The United States Court of Appeals for the Seventh Circuit recently held that a debt collector’s inclusion of the phrase “TIME SENSITIVE DOCUMENT” on the outside of a debt collection letter violated the Fair Debt Collection Practices Act (“FDCPA”).  See Preston v. Midland Credit Mgmt., Inc., 2020 WL 290451 (7th Cir. Jan. 21, 2020).  In the case, plaintiff received a letter from the defendant debt collector, and the envelope included the phrase “TIME SENSITIVE DOCUMENT.”  The letter itself contained settlement offers that were contingent on how quickly plaintiff made payments.  Plaintiff then brought this class action alleging violations of the FDCPA based on both the language on the outside of the envelope and the language of the letter itself.  Under § 1692f(8), a debt collector is prohibited from using “unfair or unconscionable means” to collect a debt, including “[u]sing any language or symbol, other than the debt collector’s address, on any envelope when communicating with a consumer by use of the mails or by telegram, except that a debt collector may use his business name if such name does not indicate that he is in the debt collection business.”  According to plaintiff’s complaint, the “TIME SENSITIVE DOCUMENT” language violated this provision.  Plaintiff also claimed that the combination of that language on the envelope and the settlement offers in the letter violated the FDCPA because they contained deceptive language that created a false sense of urgency.  Defendant moved to dismiss, and the District Court granted the motion.  It found, among other things, that there was a benign-language exception to § 1692f(8), and that this particular language fell into that exception because it did not create privacy concerns or expose plaintiff to embarrassment.

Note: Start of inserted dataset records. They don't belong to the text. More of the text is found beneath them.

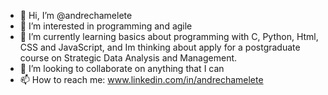 - 👋 Hi, I’m @andrechamelete
- 👀 I’m interested in programming and agile
- 🌱 I’m currently learning basics about programming with C, Python, Html, CSS and JavaScript, and Im thinking about apply for a postgraduate course on Strategic Data Analysis and Management.
- 💞️ I’m looking to collaborate on anything that I can
- 📫 How to reach me: www.linkedin.com/in/andrechamelete

<!---
andrechamelete/andrechamelete is a ✨ special ✨ repository because its `README.md` (this file) appears on your GitHub profile.
You can click the Preview link to take a look at your changes.
--->
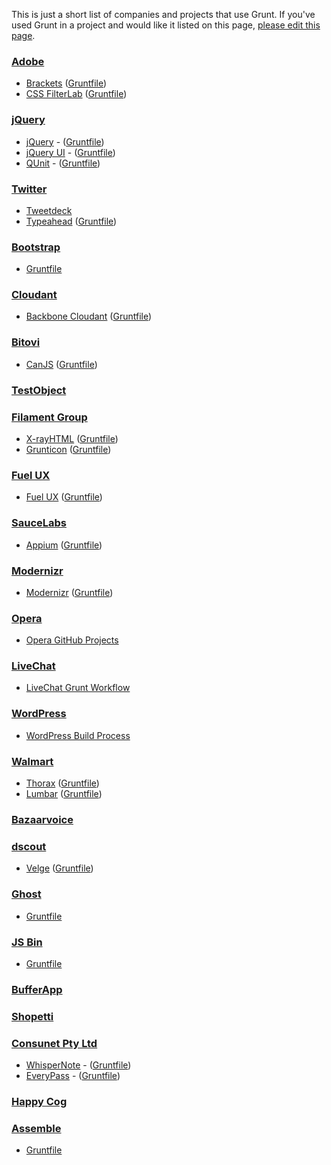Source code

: This is just a short list of companies and projects that use Grunt.
If you've used Grunt in a project and would like it listed on this page,
[please edit this page](https://github.com/gruntjs/grunt-docs/blob/master/Who-uses-Grunt.md).

### [Adobe](http://www.adobe.com/)
- [Brackets](http://brackets.io/) ([Gruntfile](https://github.com/adobe/brackets/blob/master/Gruntfile.js))
- [CSS FilterLab](http://html.adobe.com/webstandards/csscustomfilters/cssfilterlab/) ([Gruntfile](https://github.com/adobe/cssfilterlab/blob/master/grunt.js))

### [jQuery](http://jquery.com/)
- [jQuery](http://jquery.com/) - ([Gruntfile](https://github.com/jquery/jquery/blob/master/Gruntfile.js))
- [jQuery UI](http://jqueryui.com/) - ([Gruntfile](https://github.com/jquery/jquery-ui/blob/master/Gruntfile.js))
- [QUnit](http://qunitjs.com/) - ([Gruntfile](https://github.com/jquery/qunit/blob/master/Gruntfile.js))

### [Twitter](https://twitter.com/)
- [Tweetdeck](http://www.tweetdeck.com/)
- [Typeahead](https://github.com/twitter/typeahead.js) ([Gruntfile](https://github.com/twitter/typeahead.js/blob/master/Gruntfile.js))

### [Bootstrap](http://getbootstrap.com/)
- [Gruntfile](https://github.com/twbs/bootstrap/blob/master/Gruntfile.js)

### [Cloudant](https://cloudant.com/)
- [Backbone Cloudant](https://github.com/cloudant-labs/backbone.cloudant) ([Gruntfile](https://github.com/cloudant-labs/backbone.cloudant/blob/master/Gruntfile.js))

### [Bitovi](http://bitovi.com/)
- [CanJS](http://canjs.us/) ([Gruntfile](https://github.com/bitovi/canjs/blob/master/Gruntfile.js))
 
### [TestObject](https://www.testobject.com)

### [Filament Group](http://filamentgroup.com/)
- [X-rayHTML](https://github.com/filamentgroup/X-rayHTML) ([Gruntfile](https://github.com/filamentgroup/X-rayHTML/blob/master/grunt.js))
- [Grunticon](https://github.com/filamentgroup/grunticon) ([Gruntfile](https://github.com/filamentgroup/grunticon/blob/master/Gruntfile.js))

### [Fuel UX](http://exacttarget.github.com/fuelux/)
- [Fuel UX](http://exacttarget.github.com/fuelux/) ([Gruntfile](https://github.com/ExactTarget/fuelux/blob/master/Gruntfile.js))

### [SauceLabs](https://saucelabs.com/)
- [Appium](https://saucelabs.com/appium) ([Gruntfile](https://github.com/appium/appium/blob/master/Gruntfile.js))

### [Modernizr](http://modernizr.com/)
- [Modernizr](http://modernizr.com/) ([Gruntfile](https://github.com/Modernizr/Modernizr/blob/master/Gruntfile.js))

### [Opera](http://opera.com)
- [Opera GitHub Projects](https://github.com/operasoftware)

### [LiveChat](http://www.livechatinc.com)
- [LiveChat Grunt Workflow](http://developers.livechatinc.com/blog/how-livechat-uses-grunt-js-for-easy-product-deployment/)

### [WordPress](http://wordpress.com/)
- [WordPress Build Process](
http://make.wordpress.org/core/2013/08/06/a-new-frontier-for-core-development/)

### [Walmart](http://www.walmart.com/)
- [Thorax](https://github.com/walmartlabs/thorax) ([Gruntfile](https://github.com/walmartlabs/thorax/blob/master/Gruntfile.js))
- [Lumbar](http://walmartlabs.github.io/lumbar/) ([Gruntfile](https://github.com/walmartlabs/lumbar/blob/master/Gruntfile.js))

### [Bazaarvoice](http://www.bazaarvoice.com/)

### [dscout](http://dscout.com/)
- [Velge](https://github.com/dscout/velge) ([Gruntfile](https://github.com/dscout/velge/blob/master/Gruntfile.js))

### [Ghost](https://ghost.org/)
- [Gruntfile](https://github.com/TryGhost/Ghost/blob/master/Gruntfile.js)

### [JS Bin](http://jsbin.com/)
- [Gruntfile](https://github.com/remy/jsbin/blob/master/Gruntfile.js)

### [BufferApp](https://bufferapp.com)

### [Shopetti](https://www.shopetti.com)

### [Consunet Pty Ltd](https://www.consunet.com.au)
- [WhisperNote](https://www.consunet.com.au/products/whispernote/) - ([Gruntfile](https://github.com/Consunet/Apps/blob/master/WhisperNote/Gruntfile.js))
- [EveryPass](https://www.consunet.com.au/products/everypass/) - ([Gruntfile](https://github.com/Consunet/Apps/blob/master/EveryPass/Gruntfile.js))

### [Happy Cog](http://happycog.com)

### [Assemble](http://assemble.io/)
- [Gruntfile](https://github.com/assemble/assemble/blob/master/Gruntfile.js)

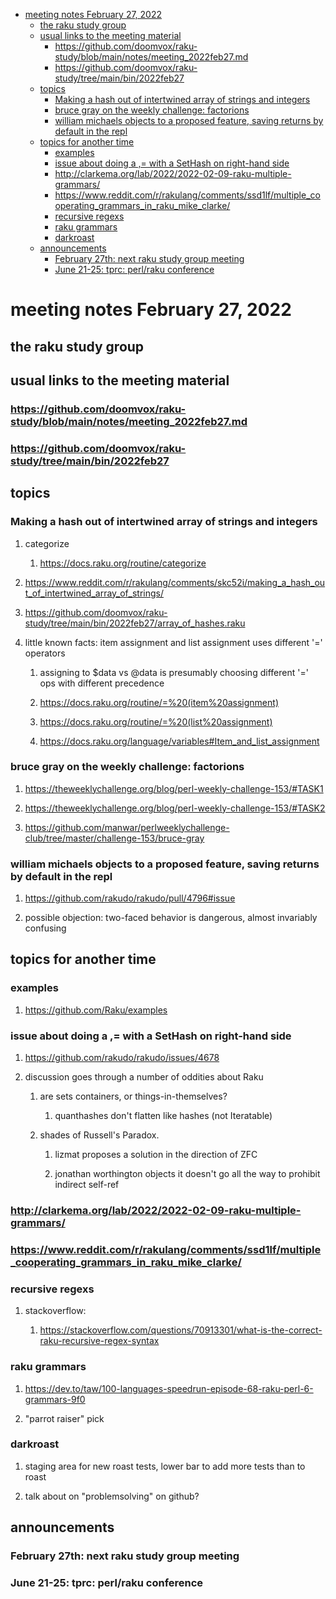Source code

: - [meeting notes February 27, 2022](#org2f772b1)
  - [the raku study group](#org1bb9493)
  - [usual links to the meeting material](#org533e0b9)
    - [<https://github.com/doomvox/raku-study/blob/main/notes/meeting_2022feb27.md>](#org23b5a66)
    - [<https://github.com/doomvox/raku-study/tree/main/bin/2022feb27>](#org03b7dc2)
  - [topics](#org735419b)
    - [Making a hash out of intertwined array of strings and integers](#org21cb976)
    - [bruce gray on the weekly challenge: factorions](#org91aa7ac)
    - [william michaels objects to a proposed feature, saving returns by default in the repl](#orgc7b625e)
  - [topics for another time](#org8632f04)
    - [examples](#org0afdc18)
    - [issue about doing a ,= with a SetHash on right-hand side](#orgac203b9)
    - [<http://clarkema.org/lab/2022/2022-02-09-raku-multiple-grammars/>](#orgc82af5b)
    - [<https://www.reddit.com/r/rakulang/comments/ssd1lf/multiple_cooperating_grammars_in_raku_mike_clarke/>](#org46a9130)
    - [recursive regexs](#orge2e8d84)
    - [raku grammars](#org642e829)
    - [darkroast](#org0b4fd2e)
  - [announcements](#orge62586c)
    - [February 27th: next raku study group meeting](#org9b0631e)
    - [June 21-25: tprc: perl/raku conference](#org6786c68)


<a id="org2f772b1"></a>

# meeting notes February 27, 2022


<a id="org1bb9493"></a>

## the raku study group


<a id="org533e0b9"></a>

## usual links to the meeting material


<a id="org23b5a66"></a>

### <https://github.com/doomvox/raku-study/blob/main/notes/meeting_2022feb27.md>


<a id="org03b7dc2"></a>

### <https://github.com/doomvox/raku-study/tree/main/bin/2022feb27>


<a id="org735419b"></a>

## topics


<a id="org21cb976"></a>

### Making a hash out of intertwined array of strings and integers

1.  categorize

    1.  <https://docs.raku.org/routine/categorize>

2.  <https://www.reddit.com/r/rakulang/comments/skc52i/making_a_hash_out_of_intertwined_array_of_strings/>

3.  <https://github.com/doomvox/raku-study/tree/main/bin/2022feb27/array_of_hashes.raku>

4.  little known facts: item assignment and list assignment uses different '=' operators

    1.  assigning to $data vs @data is presumably choosing different '=' ops with different precedence
    
    2.  <https://docs.raku.org/routine/=%20(item%20assignment)>
    
    3.  <https://docs.raku.org/routine/=%20(list%20assignment)>
    
    4.  <https://docs.raku.org/language/variables#Item_and_list_assignment>


<a id="org91aa7ac"></a>

### bruce gray on the weekly challenge: factorions

1.  <https://theweeklychallenge.org/blog/perl-weekly-challenge-153/#TASK1>

2.  <https://theweeklychallenge.org/blog/perl-weekly-challenge-153/#TASK2>

3.  <https://github.com/manwar/perlweeklychallenge-club/tree/master/challenge-153/bruce-gray>


<a id="orgc7b625e"></a>

### william michaels objects to a proposed feature, saving returns by default in the repl

1.  <https://github.com/rakudo/rakudo/pull/4796#issue>

2.  possible objection: two-faced behavior is dangerous, almost invariably confusing


<a id="org8632f04"></a>

## topics for another time


<a id="org0afdc18"></a>

### examples

1.  <https://github.com/Raku/examples>


<a id="orgac203b9"></a>

### issue about doing a ,= with a SetHash on right-hand side

1.  <https://github.com/rakudo/rakudo/issues/4678>

2.  discussion goes through a number of oddities about Raku

    1.  are sets containers, or things-in-themselves?
    
        1.  quanthashes don't flatten like hashes (not Iteratable)
    
    2.  shades of Russell's Paradox.
    
        1.  lizmat proposes a solution in the direction of ZFC
        
        2.  jonathan worthington objects it doesn't go all the way to prohibit indirect self-ref


<a id="orgc82af5b"></a>

### <http://clarkema.org/lab/2022/2022-02-09-raku-multiple-grammars/>


<a id="org46a9130"></a>

### <https://www.reddit.com/r/rakulang/comments/ssd1lf/multiple_cooperating_grammars_in_raku_mike_clarke/>


<a id="orge2e8d84"></a>

### recursive regexs

1.  stackoverflow:

    1.  <https://stackoverflow.com/questions/70913301/what-is-the-correct-raku-recursive-regex-syntax>


<a id="org642e829"></a>

### raku grammars

1.  <https://dev.to/taw/100-languages-speedrun-episode-68-raku-perl-6-grammars-9f0>

2.  "parrot raiser" pick


<a id="org0b4fd2e"></a>

### darkroast

1.  staging area for new roast tests, lower bar to add more tests than to roast

2.  talk about on "problemsolving" on github?


<a id="orge62586c"></a>

## announcements


<a id="org9b0631e"></a>

### February 27th: next raku study group meeting


<a id="org6786c68"></a>

### June 21-25: tprc: perl/raku conference
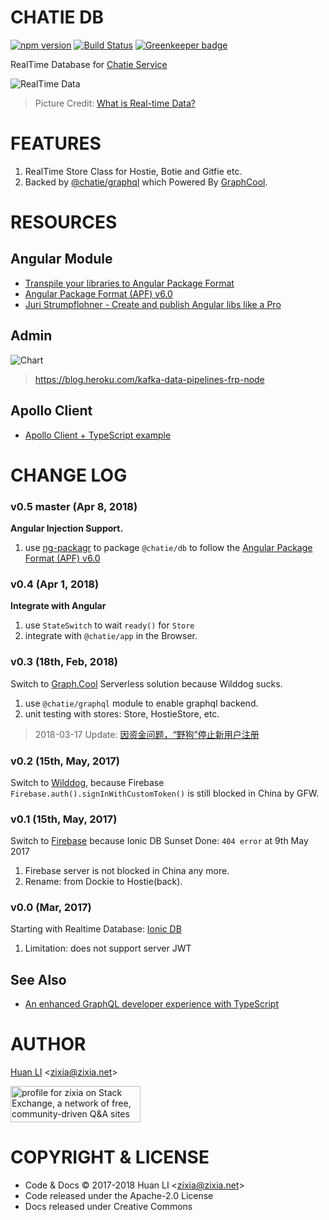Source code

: # CHATIE DB

[![npm version](https://badge.fury.io/js/%40chatie%2Fdb.svg)](https://www.npmjs.com/package/@chatie/db)
[![Build Status](https://api.travis-ci.org/Chatie/db.svg?branch=master)](https://travis-ci.org/Chatie/db)
[![Greenkeeper badge](https://badges.greenkeeper.io/Chatie/db.svg)](https://greenkeeper.io/)

RealTime Database for [Chatie Service](https://www.chatie.io)

![RealTime Data](https://chatie.io/db/images/realtime-data.png)
> Picture Credit: [What is Real-time Data?](https://www.insightdata.co.uk/news/what-is-real-time-data/)

# FEATURES

1. RealTime Store Class for Hostie, Botie and Gitfie etc.
1. Backed by [@chatie/graphql](https://github.com/Chatie/graphql) which Powered By [GraphCool](https://www.graph.cool/).

# RESOURCES

## Angular Module

* [Transpile your libraries to Angular Package Format](http://spektrakel.de/ng-packagr/)
* [Angular Package Format (APF) v6.0](https://docs.google.com/document/d/1CZC2rcpxffTDfRDs6p1cfbmKNLA6x5O-NtkJglDaBVs/preview#)
* [Juri Strumpflohner - Create and publish Angular libs like a Pro](https://www.youtube.com/watch?v=K4YMmwxGKjY)

## Admin

![Chart](https://heroku-blog-files.s3.amazonaws.com/posts/1479328331-Kafka%20Twitter%20Dashboard.gif)
> https://blog.heroku.com/kafka-data-pipelines-frp-node


## Apollo Client

* [Apollo Client + TypeScript example](https://medium.com/@borekb/apollo-client-typescript-example-99febdaa18fa)

# CHANGE LOG

### v0.5 master (Apr 8, 2018)

**Angular Injection Support.**

1. use [ng-packagr](https://github.com/dherges/ng-packagr) to package `@chatie/db` to follow the [Angular Package Format (APF) v6.0](https://docs.google.com/document/d/1CZC2rcpxffTDfRDs6p1cfbmKNLA6x5O-NtkJglDaBVs/preview#)

### v0.4 (Apr 1, 2018)

**Integrate with Angular**

1. use `StateSwitch` to wait `ready()` for `Store`
1. integrate with `@chatie/app` in the Browser.

### v0.3 (18th, Feb, 2018)

Switch to [Graph.Cool](https://www.graph.cool) Serverless solution because Wilddog sucks.

1. use `@chatie/graphql` module to enable graphql backend.
1. unit testing with stores: Store, HostieStore, etc.

> 2018-03-17 Update: [因资金问题，“野狗”停止新用户注册](https://36kr.com/p/5124258.html)

### v0.2 (15th, May, 2017)

Switch to [Wilddog](https://www.wilddog.com/), because Firebase `Firebase.auth().signInWithCustomToken()` is still blocked in China by GFW.

### v0.1 (15th, May, 2017)

Switch to [Firebase](https://firebase.google.com/) because Ionic DB Sunset Done: `404 error` at 9th May 2017

1. Firebase server is not blocked in China any more.
1. Rename: from Dockie to Hostie(back).

### v0.0 (Mar, 2017)

Starting with Realtime Database: [Ionic DB](https://forum.ionicframework.com/t/ionic-db-shutdown/84677)

1. Limitation: does not support server JWT

## See Also

* [An enhanced GraphQL developer experience with TypeScript](https://dev-blog.apollodata.com/graphql-dx-d35bcf51c943)

# AUTHOR

[Huan LI](http://linkedin.com/in/zixia) \<zixia@zixia.net\>

<a href="https://stackexchange.com/users/265499">
  <img src="https://stackexchange.com/users/flair/265499.png" width="208" height="58" alt="profile for zixia on Stack Exchange, a network of free, community-driven Q&amp;A sites" title="profile for zixia on Stack Exchange, a network of free, community-driven Q&amp;A sites">
</a>

# COPYRIGHT & LICENSE

* Code & Docs © 2017-2018 Huan LI \<zixia@zixia.net\>
* Code released under the Apache-2.0 License
* Docs released under Creative Commons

On appeal, the Court reversed in part and affirmed in part.  First, the Court reversed the District Court and found that the language on the envelope violated § 1692f(8), holding that the statute was unambiguous on what was allowed on the envelopes, and that any other language violated the statute regardless of whether a court thought it was benign.  In doing so, the Court disagreed with interpretations from other circuit courts that found that benign language on envelopes did not violate this provision because such language was not “unfair or unconscionable.”  See Strand v. Diversified Collection Serv., Inc., 380 F.3d 316 (8th Cir. 2004); Goswami v. Am. Collections Enter., Inc., 377 F.3d 488 (5th Cir. 2004).  Second, the Court found that the letter’s contents did not violate the FDCPA, and that offers to settle debts for a discounted amount if done within certain periods was not deceptive.